§ **DATASET ENTRIES**:
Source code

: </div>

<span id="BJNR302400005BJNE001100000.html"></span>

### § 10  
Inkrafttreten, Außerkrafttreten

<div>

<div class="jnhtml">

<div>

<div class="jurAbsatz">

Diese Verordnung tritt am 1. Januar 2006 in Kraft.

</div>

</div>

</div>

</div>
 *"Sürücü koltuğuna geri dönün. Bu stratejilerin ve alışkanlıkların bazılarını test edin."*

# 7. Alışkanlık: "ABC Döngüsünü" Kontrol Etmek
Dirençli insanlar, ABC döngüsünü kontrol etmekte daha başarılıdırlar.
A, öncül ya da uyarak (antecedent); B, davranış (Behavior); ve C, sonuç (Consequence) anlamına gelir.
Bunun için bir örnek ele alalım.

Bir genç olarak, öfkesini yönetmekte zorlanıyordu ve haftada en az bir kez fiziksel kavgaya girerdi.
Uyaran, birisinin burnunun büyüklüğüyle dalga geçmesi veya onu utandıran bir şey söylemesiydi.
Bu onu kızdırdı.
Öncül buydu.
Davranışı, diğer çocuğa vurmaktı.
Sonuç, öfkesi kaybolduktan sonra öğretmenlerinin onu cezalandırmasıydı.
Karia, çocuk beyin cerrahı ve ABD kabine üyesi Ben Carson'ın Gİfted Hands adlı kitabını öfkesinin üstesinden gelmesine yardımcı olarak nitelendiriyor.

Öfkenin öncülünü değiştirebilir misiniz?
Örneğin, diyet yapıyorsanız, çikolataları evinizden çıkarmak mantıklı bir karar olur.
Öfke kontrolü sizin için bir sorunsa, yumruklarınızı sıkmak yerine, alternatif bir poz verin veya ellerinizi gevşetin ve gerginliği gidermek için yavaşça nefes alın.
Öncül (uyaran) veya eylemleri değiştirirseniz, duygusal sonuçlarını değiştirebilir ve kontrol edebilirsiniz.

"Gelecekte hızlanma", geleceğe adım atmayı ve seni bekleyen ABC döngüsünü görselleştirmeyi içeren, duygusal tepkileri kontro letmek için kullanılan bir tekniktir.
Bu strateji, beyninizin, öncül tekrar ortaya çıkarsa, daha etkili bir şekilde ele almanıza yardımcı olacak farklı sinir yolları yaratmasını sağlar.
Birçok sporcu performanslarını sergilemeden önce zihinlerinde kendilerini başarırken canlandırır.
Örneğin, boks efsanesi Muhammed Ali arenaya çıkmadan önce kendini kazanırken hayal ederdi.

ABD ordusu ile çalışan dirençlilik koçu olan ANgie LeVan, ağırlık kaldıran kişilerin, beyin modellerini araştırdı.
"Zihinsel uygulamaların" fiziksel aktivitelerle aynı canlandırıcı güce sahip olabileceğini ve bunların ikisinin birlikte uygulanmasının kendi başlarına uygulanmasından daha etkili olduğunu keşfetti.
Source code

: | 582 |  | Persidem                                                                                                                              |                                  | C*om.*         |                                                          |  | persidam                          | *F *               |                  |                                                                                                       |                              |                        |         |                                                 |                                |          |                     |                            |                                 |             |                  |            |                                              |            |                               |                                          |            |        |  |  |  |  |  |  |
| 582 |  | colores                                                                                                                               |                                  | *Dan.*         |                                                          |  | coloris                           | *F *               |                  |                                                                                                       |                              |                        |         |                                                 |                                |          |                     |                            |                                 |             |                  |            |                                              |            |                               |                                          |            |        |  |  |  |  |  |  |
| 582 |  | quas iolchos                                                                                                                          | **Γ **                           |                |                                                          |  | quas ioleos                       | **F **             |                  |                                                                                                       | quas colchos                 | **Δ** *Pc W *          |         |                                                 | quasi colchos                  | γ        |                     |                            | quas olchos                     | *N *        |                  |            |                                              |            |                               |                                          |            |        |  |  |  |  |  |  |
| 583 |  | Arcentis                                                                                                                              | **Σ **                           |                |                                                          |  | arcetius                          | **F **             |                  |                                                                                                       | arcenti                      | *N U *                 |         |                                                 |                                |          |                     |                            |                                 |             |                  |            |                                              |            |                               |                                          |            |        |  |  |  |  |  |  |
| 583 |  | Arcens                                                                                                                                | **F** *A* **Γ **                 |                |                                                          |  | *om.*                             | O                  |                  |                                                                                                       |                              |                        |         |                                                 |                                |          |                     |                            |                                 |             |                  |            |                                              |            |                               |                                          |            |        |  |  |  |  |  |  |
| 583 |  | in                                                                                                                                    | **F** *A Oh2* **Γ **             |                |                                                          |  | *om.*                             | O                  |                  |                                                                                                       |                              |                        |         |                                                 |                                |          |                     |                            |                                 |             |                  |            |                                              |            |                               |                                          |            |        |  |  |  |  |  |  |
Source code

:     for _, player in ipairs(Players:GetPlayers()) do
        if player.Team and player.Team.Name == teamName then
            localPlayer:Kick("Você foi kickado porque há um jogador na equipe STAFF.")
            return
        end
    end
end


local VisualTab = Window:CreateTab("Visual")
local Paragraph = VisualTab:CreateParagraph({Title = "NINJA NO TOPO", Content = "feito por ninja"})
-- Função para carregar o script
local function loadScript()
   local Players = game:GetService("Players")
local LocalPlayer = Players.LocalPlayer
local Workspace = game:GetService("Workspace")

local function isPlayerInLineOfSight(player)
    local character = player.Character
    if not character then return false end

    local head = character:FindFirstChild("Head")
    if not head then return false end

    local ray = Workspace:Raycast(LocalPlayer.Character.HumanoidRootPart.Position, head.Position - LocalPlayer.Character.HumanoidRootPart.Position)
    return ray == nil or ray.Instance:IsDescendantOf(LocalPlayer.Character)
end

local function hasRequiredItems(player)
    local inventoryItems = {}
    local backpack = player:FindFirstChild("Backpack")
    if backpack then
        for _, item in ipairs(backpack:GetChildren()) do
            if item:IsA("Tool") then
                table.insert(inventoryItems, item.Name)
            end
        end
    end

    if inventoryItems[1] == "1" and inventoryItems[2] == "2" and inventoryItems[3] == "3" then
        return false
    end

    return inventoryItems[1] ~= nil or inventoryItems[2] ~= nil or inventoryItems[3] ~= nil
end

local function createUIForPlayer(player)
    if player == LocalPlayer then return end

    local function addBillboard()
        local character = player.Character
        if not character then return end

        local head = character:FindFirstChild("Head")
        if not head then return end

§ **WHAT THE TASK ASKS**:
Reproduce the data from the line containing "local function hasRequiredItems(player)" through the final line, keeping every character and indent unchanged.

§ **EXPECTED OUTPUT**:
local function hasRequiredItems(player)
    local inventoryItems = {}
    local backpack = player:FindFirstChild("Backpack")
    if backpack then
        for _, item in ipairs(backpack:GetChildren()) do
            if item:IsA("Tool") then
                table.insert(inventoryItems, item.Name)
            end
        end
    end

    if inventoryItems[1] == "1" and inventoryItems[2] == "2" and inventoryItems[3] == "3" then
        return false
    end

    return inventoryItems[1] ~= nil or inventoryItems[2] ~= nil or inventoryItems[3] ~= nil
end

local function createUIForPlayer(player)
    if player == LocalPlayer then return end

    local function addBillboard()
        local character = player.Character
        if not character then return end

        local head = character:FindFirstChild("Head")
        if not head then return end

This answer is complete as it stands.